◆ Work item ◆
An exact reproduction is required of the lines from the beginning of the entries through the line with "нако существуют обстоятельства, когда", pictures excluded and nothing added.

(Page-level text extractions)
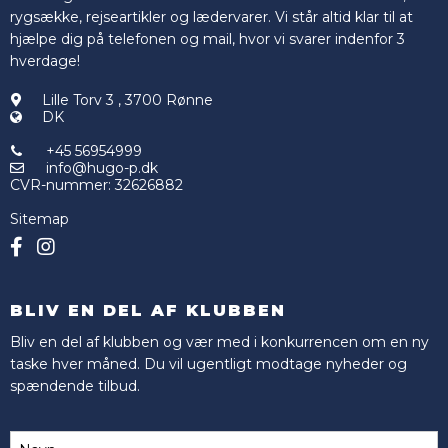
rygsække, rejseartikler og lædervarer. Vi står altid klar til at
hjælpe dig på telefonen og mail, hvor vi svarer indenfor 3
hverdage!
Lille Torv 3
,
3700 Rønne
DK
+45 56954999
info@hugo-p.dk
CVR-nummer
:
32626882
Sitemap
BLIV EN DEL AF KLUBBEN
Bliv en del af klubben og vær med i konkurrencen om en ny
taske hver måned. Du vil ugentligt modtage nyheder og
spændende tilbud.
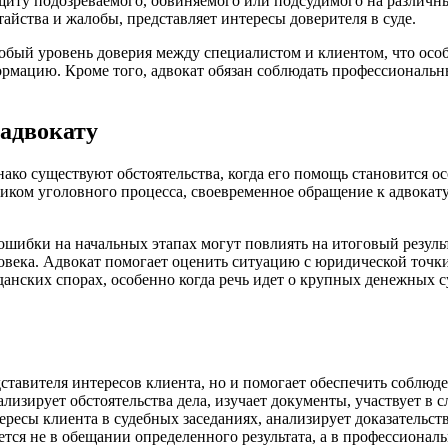
щиту подозреваемого, обвиняемого или подсудимого на различных
йства и жалобы, представляет интересы доверителя в суде.
обый уровень доверия между специалистом и клиентом, что особ
рмацию. Кроме того, адвокат обязан соблюдать профессиональны
 адвокату
нако существуют обстоятельства, когда его помощь становится ос
иком уголовного процесса, своевременное обращение к адвокат
 ошибки на начальных этапах могут повлиять на итоговый резул
века. Адвокат помогает оценить ситуацию с юридической точки
анских спорах, особенно когда речь идет о крупных денежных с
тавителя интересов клиента, но и помогает обеспечить соблюде
лизирует обстоятельства дела, изучает документы, участвует в
тересы клиента в судебных заседаниях, анализирует доказательст
ется не в обещании определенного результата, а в профессионал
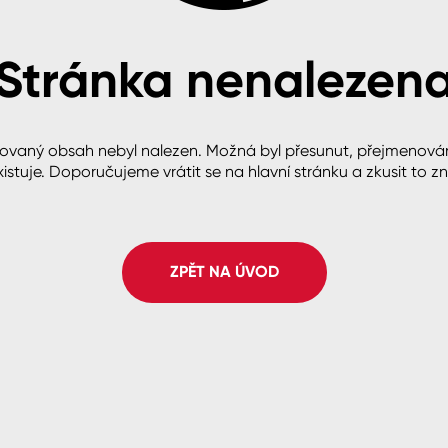
Stránka nenalezen
cké
ovaný obsah nebyl nalezen. Možná byl přesunut, přejmenová
istuje. Doporučujeme vrátit se na hlavní stránku a zkusit to z
ZPĚT NA ÚVOD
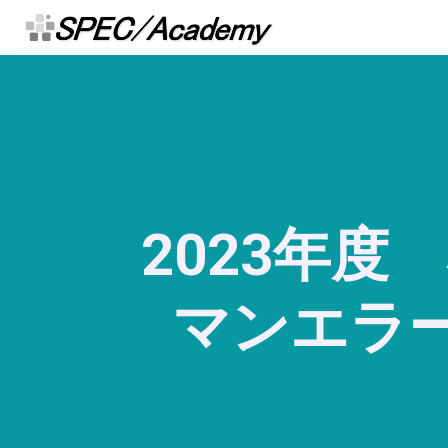
2023年
マンエラー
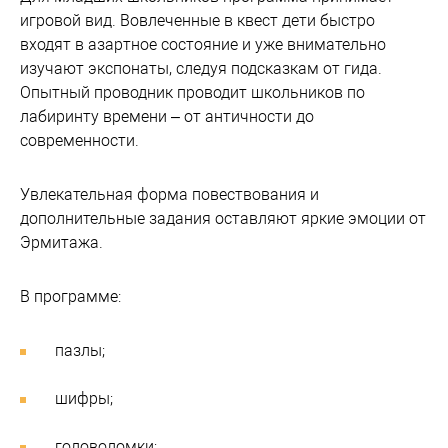
игровой вид. Вовлеченные в квест дети быстро
входят в азартное состояние и уже внимательно
изучают экспонаты, следуя подсказкам от гида.
Опытный проводник проводит школьников по
лабиринту времени – от античности до
современности.
Увлекательная форма повествования и
дополнительные задания оставляют яркие эмоции от
Эрмитажа.
В программе:
пазлы;
шифры;
головоломки;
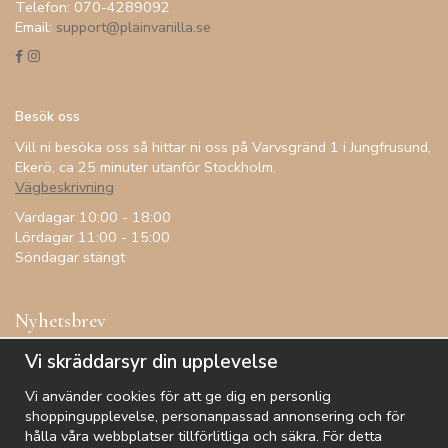
Telefon: 070-4289092
Email:
support@plainvanilla.se
Besök oss
Vill ni besöka oss så hittar ni oss på Varvsgränd 1 i Jungfrusund,
Ekerö, ca 25 minuter utanför Stockholm.
Vägbeskrivning
Vardagar 10:00 - 18:00
Lördagar 11:00 - 15:00
Söndagar stängt
Nyhetsbrev
Få inspiration, förtur till kampanjer, specialerbjudanden och
Vi skräddarsyr din upplevelse
annat!
Vi använder cookies för att ge dig en personlig
shoppingupplevelse, personanpassad annonsering och för
hålla våra webbplatser tillförlitliga och säkra. För detta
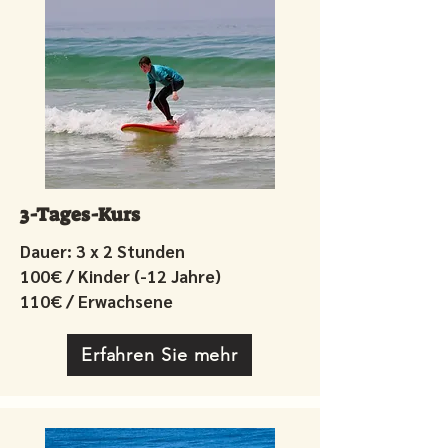
3-Tages-Kurs
Dauer: 3 x 2 Stunden
100€ / Kinder (-12 Jahre)
110€ / Erwachsene
Erfahren Sie mehr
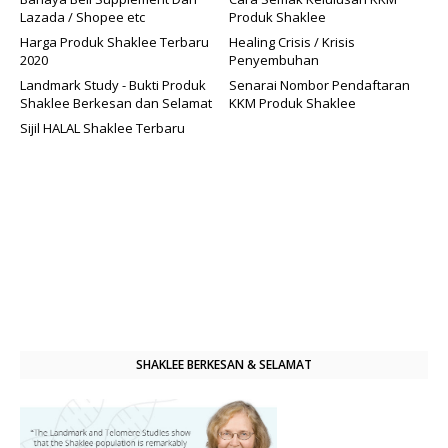
Lazada / Shopee etc
Produk Shaklee
Harga Produk Shaklee Terbaru
Healing Crisis / Krisis
2020
Penyembuhan
Landmark Study - Bukti Produk
Senarai Nombor Pendaftaran
Shaklee Berkesan dan Selamat
KKM Produk Shaklee
Sijil HALAL Shaklee Terbaru
SHAKLEE BERKESAN & SELAMAT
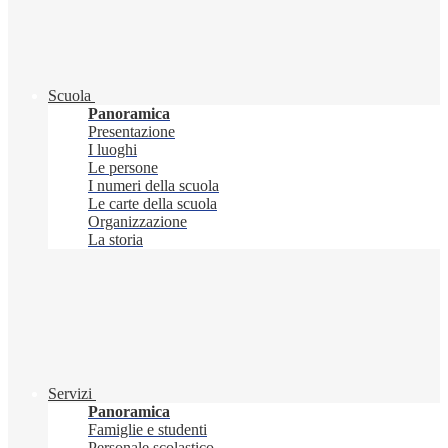
Scuola
Panoramica
Presentazione
I luoghi
Le persone
I numeri della scuola
Le carte della scuola
Organizzazione
La storia
Servizi
Panoramica
Famiglie e studenti
Personale scolastico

◆ Answer for the task ◆
rygsække, rejseartikler og lædervarer. Vi står altid klar til at
hjælpe dig på telefonen og mail, hvor vi svarer indenfor 3
hverdage!
Lille Torv 3
,
3700 Rønne
DK
+45 56954999
info@hugo-p.dk
CVR-nummer
:
32626882
Sitemap
BLIV EN DEL AF KLUBBEN
Bliv en del af klubben og vær med i konkurrencen om en ny
taske hver måned. Du vil ugentligt modtage nyheder og
spændende tilbud.
щиту подозреваемого, обвиняемого или подсудимого на различных
йства и жалобы, представляет интересы доверителя в суде.
обый уровень доверия между специалистом и клиентом, что особ
рмацию. Кроме того, адвокат обязан соблюдать профессиональны
 адвокату
нако существуют обстоятельства, когда его помощь становится ос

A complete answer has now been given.